Identifying the geological interface of the stratum of tunnel granite and classifying rock mass according to drilling energy theory

In the operation of a drill machine, its energy is primarily applied to break the rocks at the front. According to energy conservation theory, the real energy consumed by breaking rocks can reflect the lithology of the rock. Therefore, an experiment involving advanced geological drilling is conducted on fault 0+417 of the fifth hole in the first of the storage caverns of unlined crude oil in Qingdao City, China. The change curves of drilling and penetrating specific energies are generated based on drilling parameters, which are in turn obtained by the system that monitors the drilling process. A rock mass can be segregated into different zones as per the index of penetrating specific energy, and each zone corresponds to rocks with different lithologies. This method is used to classify rock masses and to identify the geological interface in a granite stratum. Simultaneously, tunnel seismic prediction is conducted on the storage caverns. Results as obtained using the drilling energy and geophysical prospecting methods are consistent.
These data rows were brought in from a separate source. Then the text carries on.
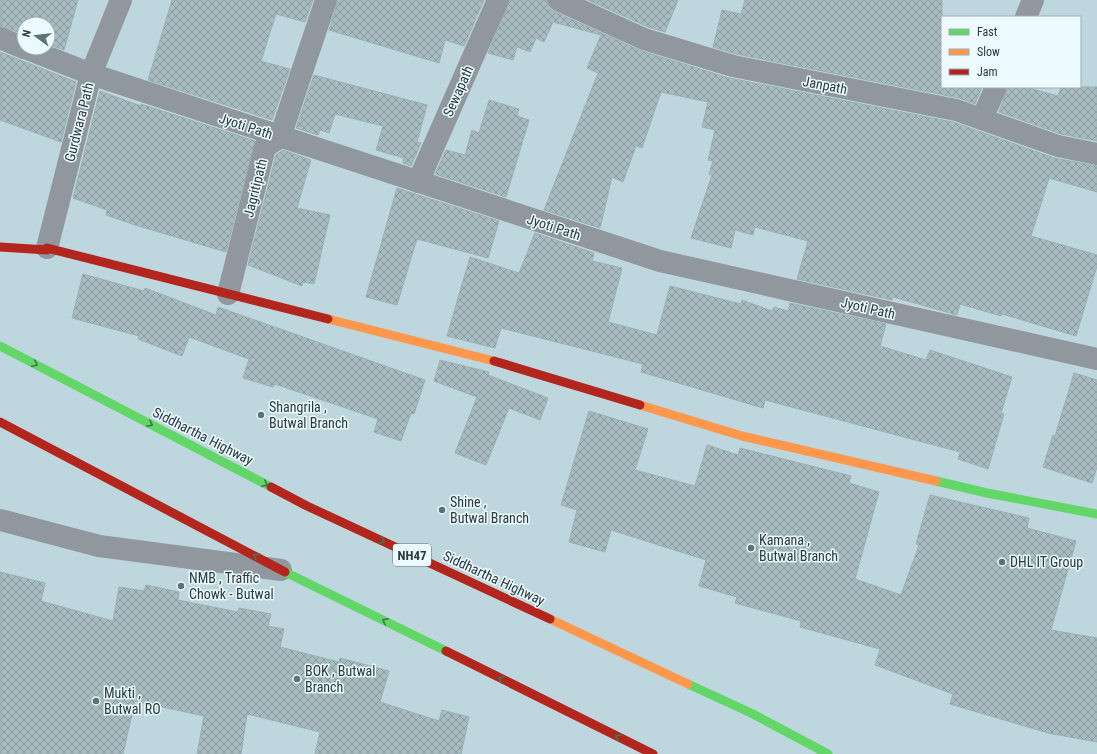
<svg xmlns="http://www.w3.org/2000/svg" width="1097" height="754" font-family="'Roboto Condensed',sans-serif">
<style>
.building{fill:url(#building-cross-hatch);stroke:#9bafb4}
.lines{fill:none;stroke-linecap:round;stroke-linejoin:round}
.street{stroke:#90979e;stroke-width:22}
.fast{stroke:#63d668;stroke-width:9}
.slow{stroke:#ff974d;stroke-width:9}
.jam{stroke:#b3261e;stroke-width:9}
.oneway{stroke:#407950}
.poi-dot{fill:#5c7278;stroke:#ecf9fe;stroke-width:1.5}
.labels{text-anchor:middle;stroke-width:3;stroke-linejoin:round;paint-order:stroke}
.shield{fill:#ecf9fe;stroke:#637479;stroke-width:1}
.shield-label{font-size:13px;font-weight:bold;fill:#283b40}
.street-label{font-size:14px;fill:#283b40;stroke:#ecf9fe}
.poi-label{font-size:14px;fill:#283b40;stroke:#ecf9fe;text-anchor:start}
</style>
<defs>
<pattern id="building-cross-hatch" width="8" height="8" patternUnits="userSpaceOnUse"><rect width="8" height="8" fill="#a7bcc0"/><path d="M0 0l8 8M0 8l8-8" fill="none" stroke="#889a9d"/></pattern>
</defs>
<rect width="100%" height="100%" fill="#bed7df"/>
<g class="building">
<path d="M 0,0 L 78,0 L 64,50 L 48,44 L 48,24 L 24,24 L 24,34 L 0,26 Z"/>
<path d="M 172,0 L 313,0 L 305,22 L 276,14 L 261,61 L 290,69 L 272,120 L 148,80 Z"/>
<path d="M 338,0 L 484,0 L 464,46 L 445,40 L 439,63 L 329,30 Z"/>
<path d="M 510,0 L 546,0 L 548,7 L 553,11 L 639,50 L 729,78 L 953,122 L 1054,158 L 1097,166 L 1097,192 L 1049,178 L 1031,236 L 1097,255 L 1097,266 L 1076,336 L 1002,314 L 1001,316 L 960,304 L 957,315 L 893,297 L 892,300 L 797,279 L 808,241 L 755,227 L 753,235 L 735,230 L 731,248 L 691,238 L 712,175 L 709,174 L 713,161 L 708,160 L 715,130 L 702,127 L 708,102 L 661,92 L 642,148 L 636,146 L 623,182 L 612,177 L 600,228 L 544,210 L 598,73 L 587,68 L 601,35 L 553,22 L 544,42 L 536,38 L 530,52 L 517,47 L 513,60 L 488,53 Z"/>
<path d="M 588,0 L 678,0 L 665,32 L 648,27 Z"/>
<path d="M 745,0 L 942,0 L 942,87 L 982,87 L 975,104 L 959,98 L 736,54 L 713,47 L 722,10 L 741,14 Z"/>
<path d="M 0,52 L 76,82 L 61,142 L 0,120 Z"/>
<path d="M 314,75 L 427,105 L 417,142 L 421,143 L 411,166 L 403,163 L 404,158 L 376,150 L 383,126 L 335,114 L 329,133 L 320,130 L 318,135 L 296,128 Z"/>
<path d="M 1008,87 L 1026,87 L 1058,96 L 1061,87 L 1097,87 L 1097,141 L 1061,134 L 999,112 Z"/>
<path d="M 100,91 L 141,106 L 141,104 L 255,141 L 226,252 L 135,225 L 106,215 L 107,210 L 73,198 Z"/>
<path d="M 489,100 L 519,109 L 517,116 L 529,120 L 506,197 L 435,174 L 446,150 L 465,155 L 472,130 L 479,133 Z"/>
<path d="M 283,150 L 311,160 L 297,208 L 330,215 L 314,284 L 303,282 L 302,286 L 248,265 L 276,155 Z"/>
<path d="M 397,188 L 499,221 L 488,258 L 417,239 L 397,305 L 366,297 Z"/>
<path d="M 535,233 L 594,253 L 592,261 L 622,268 L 608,322 L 657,335 L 670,286 L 741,304 L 742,300 L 772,311 L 774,307 L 788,311 L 790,303 L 886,324 L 880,346 L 926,360 L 930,350 L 1012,377 L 1001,413 L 1004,414 L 988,469 L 958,459 L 960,452 L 765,400 L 763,408 L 641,372 L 643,364 L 501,328 L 495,348 L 447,336 L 470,257 L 519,273 Z"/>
<path d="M 83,274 L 144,291 L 145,288 L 216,315 L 218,307 L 425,380 L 414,414 L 411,413 L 401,441 L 374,432 L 378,419 L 275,384 L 273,387 L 243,378 L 249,359 L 189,337 L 182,356 L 138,339 L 139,336 L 72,318 Z"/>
<path d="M 440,360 L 489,372 L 488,375 L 548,398 L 540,420 L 509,408 L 486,465 L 455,453 L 477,397 L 434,381 Z"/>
<path d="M 1074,373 L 1097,380 L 1097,467 L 1092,483 L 1043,467 L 1053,435 L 1055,436 Z"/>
<path d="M 589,411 L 648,429 L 635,470 L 695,486 L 707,445 L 738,455 L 740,448 L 851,476 L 849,483 L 879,492 L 855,579 L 901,595 L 919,545 L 916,544 L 930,495 L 1029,518 L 1027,528 L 1076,541 L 1051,630 L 1097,638 L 1097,742 L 1048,733 L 950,704 L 953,694 L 875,665 L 880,649 L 800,627 L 801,621 L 735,603 L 737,597 L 699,586 L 706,560 L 611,530 L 605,552 L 569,542 L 577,510 L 561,505 Z"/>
<path d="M 0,572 L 45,583 L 41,601 L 113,621 L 119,587 L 144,591 L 146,585 L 179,592 L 178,600 L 238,612 L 239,608 L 271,614 L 268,626 L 284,629 L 280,647 L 339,662 L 340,658 L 389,671 L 380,702 L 439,721 L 442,710 L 469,717 L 461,754 L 315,754 L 320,732 L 247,714 L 241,754 L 197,754 L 204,716 L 135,701 L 123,754 L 0,754 Z"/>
</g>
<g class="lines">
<g class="street">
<path d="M 558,0 L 644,39 L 733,66 L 956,110 L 1058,146 L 1097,154"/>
<path d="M 1026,17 L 1033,0"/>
<path d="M 0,38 L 24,48"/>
<path d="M 25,48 L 91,74 L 660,261 L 1097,359"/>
<path d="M 982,119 L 996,87"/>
<path d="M 418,182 L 498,0"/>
<path d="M 47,248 L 91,74 L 121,0"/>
<path d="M 228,294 L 265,147 L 280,137 L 326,0"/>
<path d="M 0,520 L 99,546 L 281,570"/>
</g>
<g class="fast">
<path d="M 0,346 L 271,487"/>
<path d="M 936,481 L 987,493 L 1097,514"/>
<path d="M 285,572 L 446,651"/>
<path d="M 688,684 L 751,713 L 828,754"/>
</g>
<g class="slow">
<path d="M 328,319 L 494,361"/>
<path d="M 640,405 L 742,436 L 936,481"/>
<path d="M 550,619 L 688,684"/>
</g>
<g class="jam">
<path d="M 0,247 L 47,250 L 47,248 L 328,319"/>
<path d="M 494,361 L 640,405"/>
<path d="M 0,422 L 285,572"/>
<path d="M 271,487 L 307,506 L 550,619"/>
<path d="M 446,651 L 653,754"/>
</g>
</g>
<defs><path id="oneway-chevron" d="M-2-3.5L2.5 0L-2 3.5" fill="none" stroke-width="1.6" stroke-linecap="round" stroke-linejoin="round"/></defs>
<g class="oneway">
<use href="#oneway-chevron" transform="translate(35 364) rotate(27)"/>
<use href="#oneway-chevron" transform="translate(150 424) rotate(27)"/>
<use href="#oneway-chevron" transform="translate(265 484) rotate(27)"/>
<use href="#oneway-chevron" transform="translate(382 541) rotate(25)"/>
<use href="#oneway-chevron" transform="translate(256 556) rotate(-152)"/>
<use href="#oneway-chevron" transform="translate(385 621) rotate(-154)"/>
<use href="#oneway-chevron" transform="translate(501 679) rotate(-154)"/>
<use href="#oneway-chevron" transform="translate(618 737) rotate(-154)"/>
</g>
<g class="poi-dot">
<circle cx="261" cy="415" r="4"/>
<circle cx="442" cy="510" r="4"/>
<circle cx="751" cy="548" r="4"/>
<circle cx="1002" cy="562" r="4"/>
<circle cx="181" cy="586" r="4"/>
<circle cx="297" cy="679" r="4"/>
<circle cx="96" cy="701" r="4"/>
</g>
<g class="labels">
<rect class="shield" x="393" y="544" width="38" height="22" rx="3"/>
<g class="shield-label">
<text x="412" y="560">NH47</text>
</g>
<g class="street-label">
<text transform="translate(825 85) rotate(11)" y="5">Janpath</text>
<text transform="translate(458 91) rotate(-66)" y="5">Sewapath</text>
<text transform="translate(79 122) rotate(-76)" y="5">Gurdwara Path</text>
<text transform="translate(246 126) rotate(18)" y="5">Jyoti Path</text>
<text transform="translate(255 188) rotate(-76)" y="5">Jagritipath</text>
<text transform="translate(554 227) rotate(18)" y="5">Jyoti Path</text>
<text transform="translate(868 308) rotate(13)" y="5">Jyoti Path</text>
<text transform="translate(203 436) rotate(27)" y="5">Siddhartha Highway</text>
<text transform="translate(494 578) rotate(25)" y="5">Siddhartha Highway</text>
</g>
<g class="poi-label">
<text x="269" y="412">Shangrila ,<tspan x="269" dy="16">Butwal Branch</tspan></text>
<text x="450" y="507">Shine ,<tspan x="450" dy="16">Butwal Branch</tspan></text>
<text x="759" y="545">Kamana ,<tspan x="759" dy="16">Butwal Branch</tspan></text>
<text x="1010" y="567">DHL IT Group</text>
<text x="189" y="583">NMB , Traffic<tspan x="189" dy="16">Chowk - Butwal</tspan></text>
<text x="305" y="676">BOK , Butwal<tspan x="305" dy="16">Branch</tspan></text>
<text x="104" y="698">Mukti ,<tspan x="104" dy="16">Butwal RO</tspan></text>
</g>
</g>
<rect x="941" y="16" width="140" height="72" fill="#ecf9fe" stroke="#9eadb2"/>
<rect x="949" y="29" width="20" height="6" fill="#63d668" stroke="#9eadb2"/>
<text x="977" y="36" font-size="12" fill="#283b40">Fast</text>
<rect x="949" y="49" width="20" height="6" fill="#ff974d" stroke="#9eadb2"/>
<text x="977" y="56" font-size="12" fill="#283b40">Slow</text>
<rect x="949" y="69" width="20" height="6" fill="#b3261e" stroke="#9eadb2"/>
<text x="977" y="76" font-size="12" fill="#283b40">Jam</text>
<g transform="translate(36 36) rotate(285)"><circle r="19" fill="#ecf9fe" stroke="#9eadb2"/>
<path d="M0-3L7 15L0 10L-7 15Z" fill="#5c7278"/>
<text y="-6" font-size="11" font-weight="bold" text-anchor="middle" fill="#283b40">N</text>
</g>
</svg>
The drilling parameters of a digital drill machine are well correlated with rock lithology in granite stratum, and the values of these parameters decrease significantly. This paper suggests that the change curve of penetrating specific energy is well correlated with rock lithology, and the energy method can be used to classify rock mass. Based on the relationship between the energy curves and the classification of rock mass, faults or fractures occur in the granite stratum when drilling energy is less than 5.6 kJ.